ASSESSMENT OF PLATELET CONCENTRATE QUALITY PARAMETERS AND CORRELATION WITH CLINICAL RESPONSE IN THROMBOCYTOPENIC PATIENTS
DOI:
https://doi.org/10.65605/a-jmrhs.2026.v04.i01.pp532-538Keywords:
Platelet Concentrate, Quality Control, Corrected Count Increment, Thrombocytopenia, Apheresis Platelets, Buffy Coat, Platelet-Rich Plasma, Transfusion Response.Abstract
Background: Platelet transfusion is a critical therapeutic intervention for thrombocytopenic patients, yet considerable variability exists in the quality of platelet concentrates (PCs) prepared by different methods. The relationship between measurable in vitro quality parameters and actual clinical transfusion response remains insufficiently characterized, particularly in resource-constrained settings where random donor platelet concentrates (RDPs) derived from whole blood remain the predominant platelet product. Methods: A prospective observational study was conducted. A total of 540 platelet concentrate units were evaluated for quality parameters including platelet count, volume, pH, swirling, white blood cell (WBC) contamination, and sterility. Clinical transfusion response was assessed in 186 thrombocytopenic transfusion episodes using the corrected count increment (CCI) at 1-hour and 24-hour post-transfusion intervals. Results: Mean platelet yield per unit was 6.14 ± 1.42 × 10¹⁰ for PRP-PCs, 7.28 ± 1.36 × 10¹⁰ for BC-PCs, and 32.4 ± 4.8 × 10¹⁰ for SDPs (p < 0.001). The 1-hour CCI was significantly higher in patients receiving SDPs (15,840 ± 4,260) compared to pooled BC-PCs (11,620 ± 3,870) and pooled PRP-PCs (8,940 ± 3,520; p < 0.001). A significant positive correlation was observed between platelet dose per unit body surface area and 1-hour CCI (r = 0.58; p < 0.001). Satisfactory transfusion response (1-hour CCI ≥ 7,500) was achieved in 82.3% of SDP transfusions, 68.5% of BC-PC transfusions, and 51.7% of PRP-PC transfusions (p < 0.001).

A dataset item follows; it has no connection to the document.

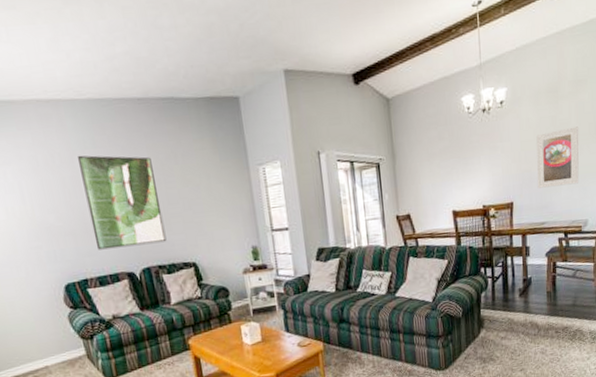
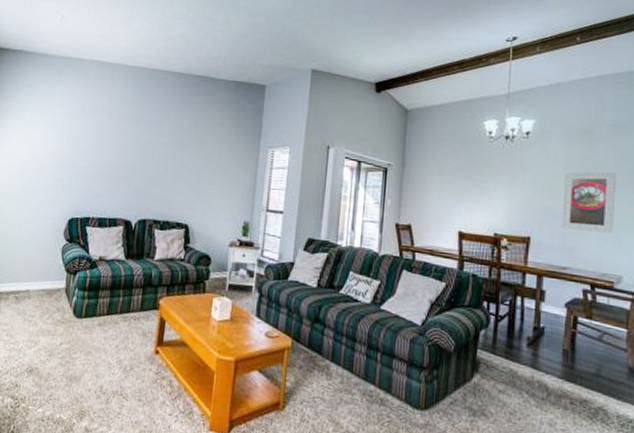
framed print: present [76,155,167,250] -> none [107,110,176,200]

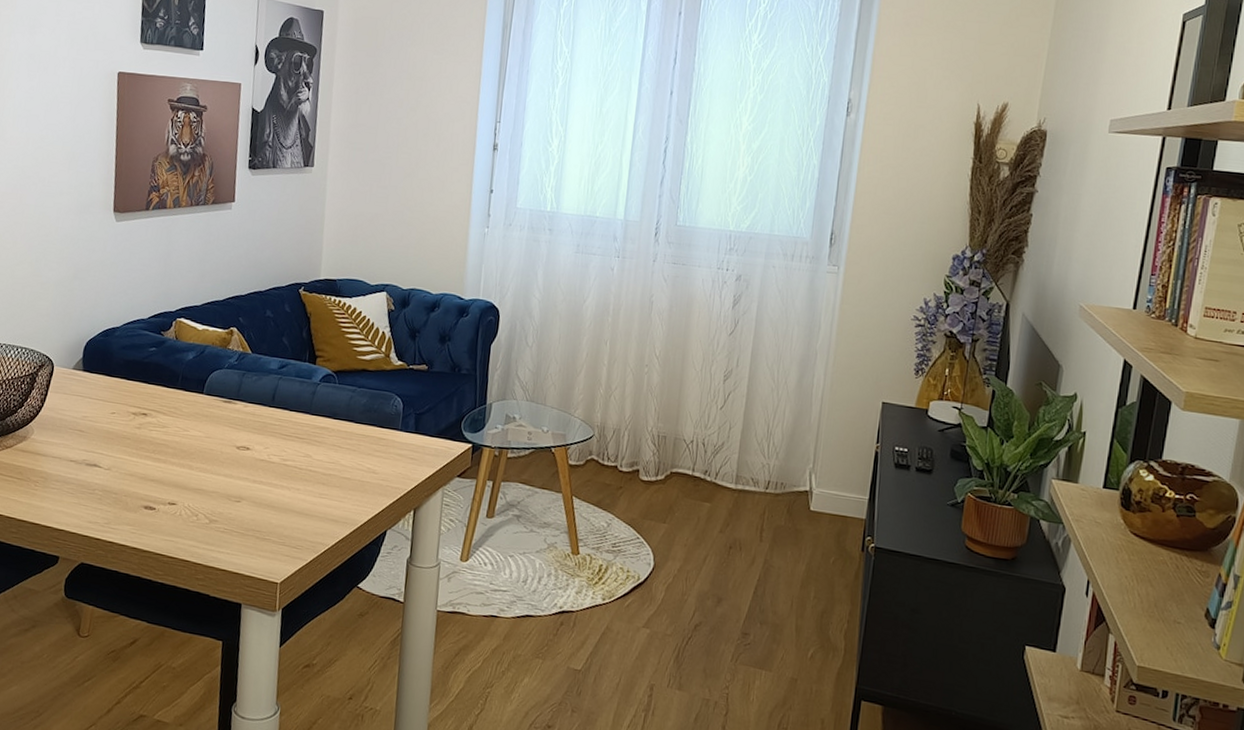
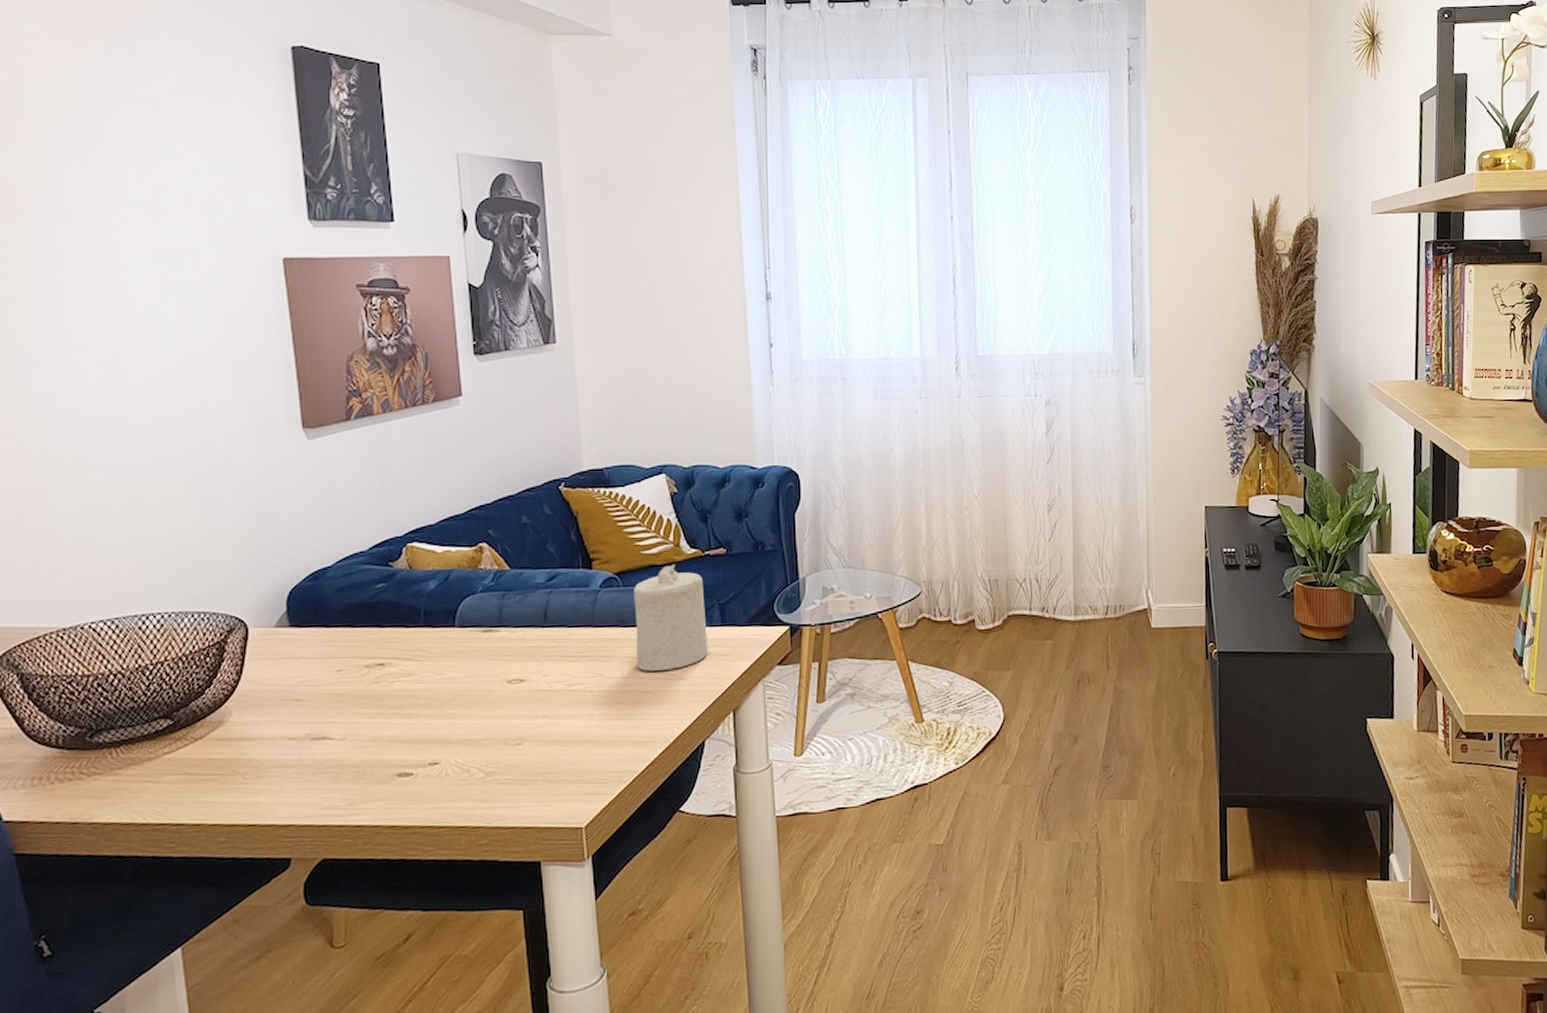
candle: none [340,372,405,464] -> present [634,564,709,671]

Conclusion: Platelet concentrates prepared by apheresis and buffy coat methods demonstrate superior in vitro quality and yield significantly better clinical transfusion responses compared to PRP-derived concentrates. Platelet dose is the strongest predictor of clinical response, underscoring the importance of quality-controlled platelet production and dose-optimized transfusion strategies.